(Stored data entries)
___
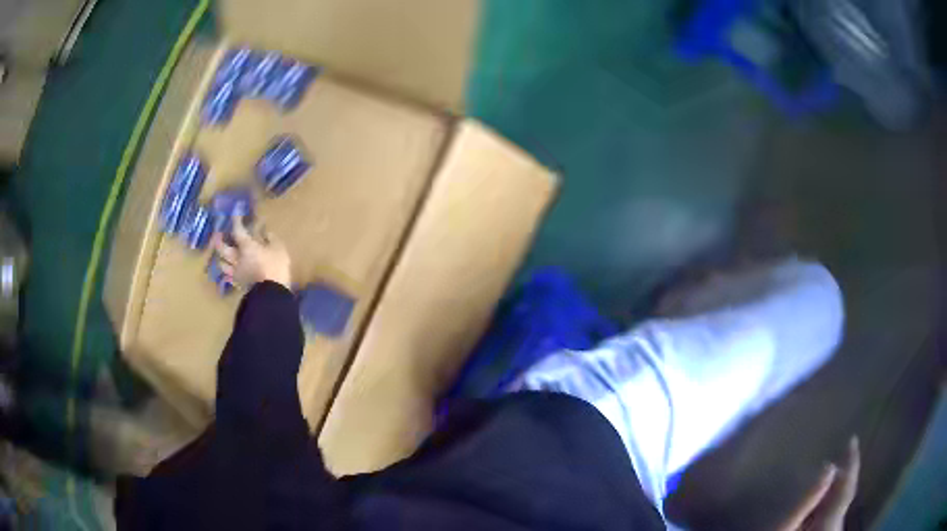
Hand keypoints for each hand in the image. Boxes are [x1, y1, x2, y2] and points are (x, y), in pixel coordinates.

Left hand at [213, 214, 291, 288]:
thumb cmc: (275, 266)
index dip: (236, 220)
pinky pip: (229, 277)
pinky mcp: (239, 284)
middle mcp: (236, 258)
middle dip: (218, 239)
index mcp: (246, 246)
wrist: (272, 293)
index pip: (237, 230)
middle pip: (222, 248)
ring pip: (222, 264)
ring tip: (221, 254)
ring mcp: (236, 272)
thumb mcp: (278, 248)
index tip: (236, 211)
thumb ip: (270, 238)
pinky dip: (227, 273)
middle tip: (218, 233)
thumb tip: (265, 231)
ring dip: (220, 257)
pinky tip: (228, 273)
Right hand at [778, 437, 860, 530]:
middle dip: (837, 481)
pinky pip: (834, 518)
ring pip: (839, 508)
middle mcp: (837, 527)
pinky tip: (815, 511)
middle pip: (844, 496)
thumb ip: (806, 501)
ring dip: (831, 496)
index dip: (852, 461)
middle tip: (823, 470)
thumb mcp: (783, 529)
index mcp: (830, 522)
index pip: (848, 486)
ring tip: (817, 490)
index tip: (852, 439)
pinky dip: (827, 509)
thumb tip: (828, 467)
___
→ INSTRUCTIONS FOR THE TASK
Your output is the lines from the top of the entries through the line containing "ring dip: (831, 496)", exactly as they stand. No pictures belong in it.

→ ANSWER BOX
Hand keypoints for each hand in the image. Boxes are [x1, y1, x2, y2] and points are (x, y), in pixel coordinates.

Left hand at [213, 214, 291, 288]:
thumb cmc: (275, 266)
index dip: (236, 220)
pinky pip: (229, 277)
pinky mcp: (239, 284)
middle mcp: (236, 258)
middle dip: (218, 239)
index mcp: (246, 246)
wrist: (272, 293)
index pip: (237, 230)
middle pip: (222, 248)
ring pip: (222, 264)
ring tip: (221, 254)
ring mcp: (236, 272)
thumb mcp: (278, 248)
index tip: (236, 211)
thumb ip: (270, 238)
pinky dip: (227, 273)
middle tip: (218, 233)
thumb tip: (265, 231)
ring dip: (220, 257)
pinky tip: (228, 273)
Right hand at [778, 437, 860, 530]:
middle dip: (837, 481)
pinky pip: (834, 518)
ring pip: (839, 508)
middle mcp: (837, 527)
pinky tip: (815, 511)
middle pip: (844, 496)
thumb ip: (806, 501)
ring dip: (831, 496)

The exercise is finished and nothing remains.